Supramolecular engineering of polymeric nanodrugs for antitumor chemotherapy

Abstract

Intravenously administered nanodrugs undergo a number of processes to generate therapeutic effects. The rational design of nanodrugs with high efficiency at every step of the drug deliver process is critical to their therapeutic efficiency. However, many reported nanodrugs that meet these requirements are too complex to prepare for practical use. Herein, we report a simplified and reproducible one step nanodrug fabrication strategy, with only two components, using supramolecular engineering.

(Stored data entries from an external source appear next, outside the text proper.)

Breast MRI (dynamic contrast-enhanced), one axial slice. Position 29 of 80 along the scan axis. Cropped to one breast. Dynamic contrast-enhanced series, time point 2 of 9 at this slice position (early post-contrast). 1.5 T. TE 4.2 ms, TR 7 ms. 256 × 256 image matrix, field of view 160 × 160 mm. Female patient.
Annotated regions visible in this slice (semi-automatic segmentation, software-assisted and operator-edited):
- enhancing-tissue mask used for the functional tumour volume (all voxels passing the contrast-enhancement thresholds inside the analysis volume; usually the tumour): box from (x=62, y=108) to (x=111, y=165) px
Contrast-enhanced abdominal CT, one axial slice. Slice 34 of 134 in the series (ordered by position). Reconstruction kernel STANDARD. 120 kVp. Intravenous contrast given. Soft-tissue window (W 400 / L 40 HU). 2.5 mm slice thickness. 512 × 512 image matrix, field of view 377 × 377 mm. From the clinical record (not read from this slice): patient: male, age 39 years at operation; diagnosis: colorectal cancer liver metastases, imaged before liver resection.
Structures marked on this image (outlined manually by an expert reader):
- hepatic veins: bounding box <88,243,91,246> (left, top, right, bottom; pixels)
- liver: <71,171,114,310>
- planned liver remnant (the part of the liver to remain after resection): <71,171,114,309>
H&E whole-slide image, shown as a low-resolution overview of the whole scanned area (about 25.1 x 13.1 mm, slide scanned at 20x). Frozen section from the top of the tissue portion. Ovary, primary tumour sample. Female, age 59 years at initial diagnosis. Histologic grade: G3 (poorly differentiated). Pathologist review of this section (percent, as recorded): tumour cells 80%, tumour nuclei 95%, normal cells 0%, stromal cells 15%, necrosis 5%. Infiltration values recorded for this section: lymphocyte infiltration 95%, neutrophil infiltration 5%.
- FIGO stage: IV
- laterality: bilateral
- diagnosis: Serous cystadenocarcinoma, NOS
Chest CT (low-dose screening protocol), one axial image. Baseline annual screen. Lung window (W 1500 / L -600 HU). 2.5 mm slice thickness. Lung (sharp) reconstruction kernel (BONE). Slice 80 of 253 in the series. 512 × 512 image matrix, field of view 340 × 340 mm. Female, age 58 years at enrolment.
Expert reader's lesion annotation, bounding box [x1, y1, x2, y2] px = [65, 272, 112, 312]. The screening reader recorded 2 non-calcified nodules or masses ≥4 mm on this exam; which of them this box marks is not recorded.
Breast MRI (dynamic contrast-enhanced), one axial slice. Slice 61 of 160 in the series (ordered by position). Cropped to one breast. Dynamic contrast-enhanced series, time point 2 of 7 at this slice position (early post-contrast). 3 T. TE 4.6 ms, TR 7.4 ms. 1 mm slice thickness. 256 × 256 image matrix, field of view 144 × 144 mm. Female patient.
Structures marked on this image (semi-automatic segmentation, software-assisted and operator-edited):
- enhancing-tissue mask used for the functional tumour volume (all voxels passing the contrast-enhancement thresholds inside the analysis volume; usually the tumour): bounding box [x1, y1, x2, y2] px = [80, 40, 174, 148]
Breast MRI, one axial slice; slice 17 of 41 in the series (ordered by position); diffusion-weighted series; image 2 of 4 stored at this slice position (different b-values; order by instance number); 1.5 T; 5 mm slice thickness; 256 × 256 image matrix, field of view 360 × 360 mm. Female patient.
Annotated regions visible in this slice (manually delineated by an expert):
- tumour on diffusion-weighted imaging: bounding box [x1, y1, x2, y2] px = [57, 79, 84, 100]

Di-adamantane-modified camptothecin was precisely synthesized as a prodrug with high purity. An amphiphilic biodegradable block copolymer with pendant β-cyclodextrin moieties on the hydrophobic block was then synthesized by controlled ring-opening polymerization and “click” chemistry. The co-self-assembly of the camptothecin prodrug and block copolymer in an aqueous medium, driven by host–guest interactions between the adamantine and β-cyclodextrin moieties, gave a camptothecin nanodrug with quantitative drug loading content and defined chemical composition. This nanodrug, which consists of a suitable size and stable core-crosslinked structure, has prolonged blood circulation and accumulates efficiently at tumor sites thus showing potent anti-tumor activity. This work provides a strategy to precisely fabricate nanodrugs that is reproducible, and which has great potential for bench-to-bedside translation.